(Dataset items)
-.-.-

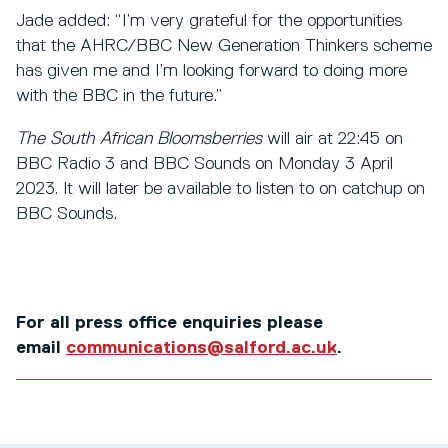
Jade added: “I’m very grateful for the opportunities
that the AHRC/BBC New Generation Thinkers scheme
has given me and I’m looking forward to doing more
with the BBC in the future.”
The South African Bloomsberries
will air at 22:45 on
BBC Radio 3 and BBC Sounds on Monday 3 April
2023. It will later be available to listen to on catchup on
BBC Sounds.
For all press office enquiries please
email
communications@salford.ac.uk
.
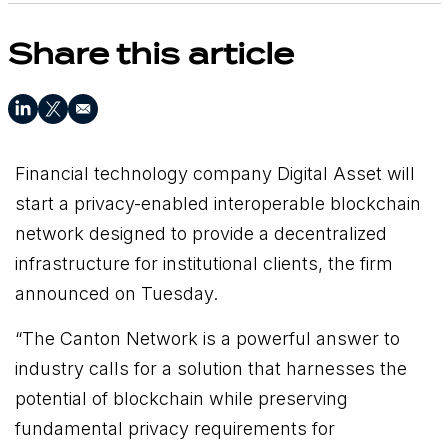
Share this article
Financial technology company Digital Asset will
start a privacy-enabled interoperable blockchain
network designed to provide a decentralized
infrastructure for institutional clients, the firm
announced on Tuesday.
“The Canton Network is a powerful answer to
industry calls for a solution that harnesses the
potential of blockchain while preserving
fundamental privacy requirements for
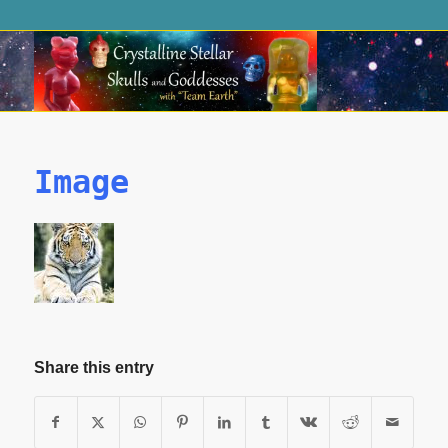
Image
Share this entry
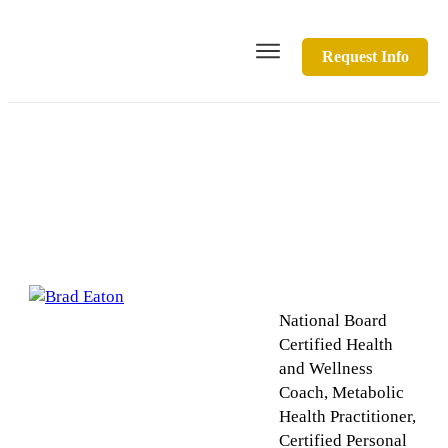
Request Info
Brad Eaton
National Board
Certified Health
and Wellness
Coach, Metabolic
Health Practitioner,
Certified Personal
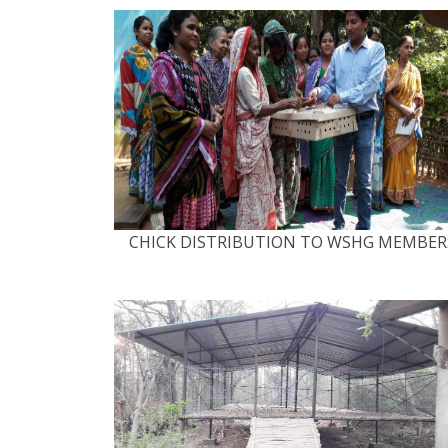
CHICK DISTRIBUTION TO WSHG MEMBER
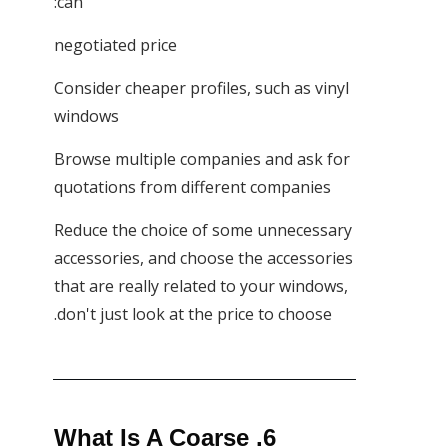
can:
negotiated price
Consider cheaper profiles, such as vinyl
windows
Browse multiple companies and ask for
quotations from different companies
Reduce the choice of some unnecessary
accessories, and choose the accessories
that are really related to your windows,
don't just look at the price to choose.
6. What Is A Coarse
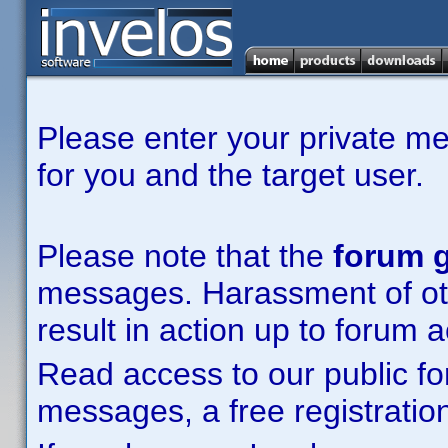
Please enter your private m
for you and the target user.
Please note that the
forum g
messages. Harassment of other
result in action up to forum 
Read access to our public fo
messages, a free registration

-.-.-

Swap every "BBC Sounds" in the entries above for "BBC iPlayer", keeping all other text unchanged. Leave the pictures out of your answer.

Reply to the task:
Jade added: “I’m very grateful for the opportunities
that the AHRC/BBC New Generation Thinkers scheme
has given me and I’m looking forward to doing more
with the BBC in the future.”
The South African Bloomsberries
will air at 22:45 on
BBC Radio 3 and BBC iPlayer on Monday 3 April
2023. It will later be available to listen to on catchup on
BBC iPlayer.
For all press office enquiries please
email
communications@salford.ac.uk
.
Share this article
Financial technology company Digital Asset will
start a privacy-enabled interoperable blockchain
network designed to provide a decentralized
infrastructure for institutional clients, the firm
announced on Tuesday.
“The Canton Network is a powerful answer to
industry calls for a solution that harnesses the
potential of blockchain while preserving
fundamental privacy requirements for
Image
Share this entry
Request Info
Brad Eaton
National Board
Certified Health
and Wellness
Coach, Metabolic
Health Practitioner,
Certified Personal
CHICK DISTRIBUTION TO WSHG MEMBER
can:
negotiated price
Consider cheaper profiles, such as vinyl
windows
Browse multiple companies and ask for
quotations from different companies
Reduce the choice of some unnecessary
accessories, and choose the accessories
that are really related to your windows,
don't just look at the price to choose.
6. What Is A Coarse
Please enter your private m
for you and the target user.
Please note that the
forum g
messages. Harassment of other
result in action up to forum 
Read access to our public fo
messages, a free registration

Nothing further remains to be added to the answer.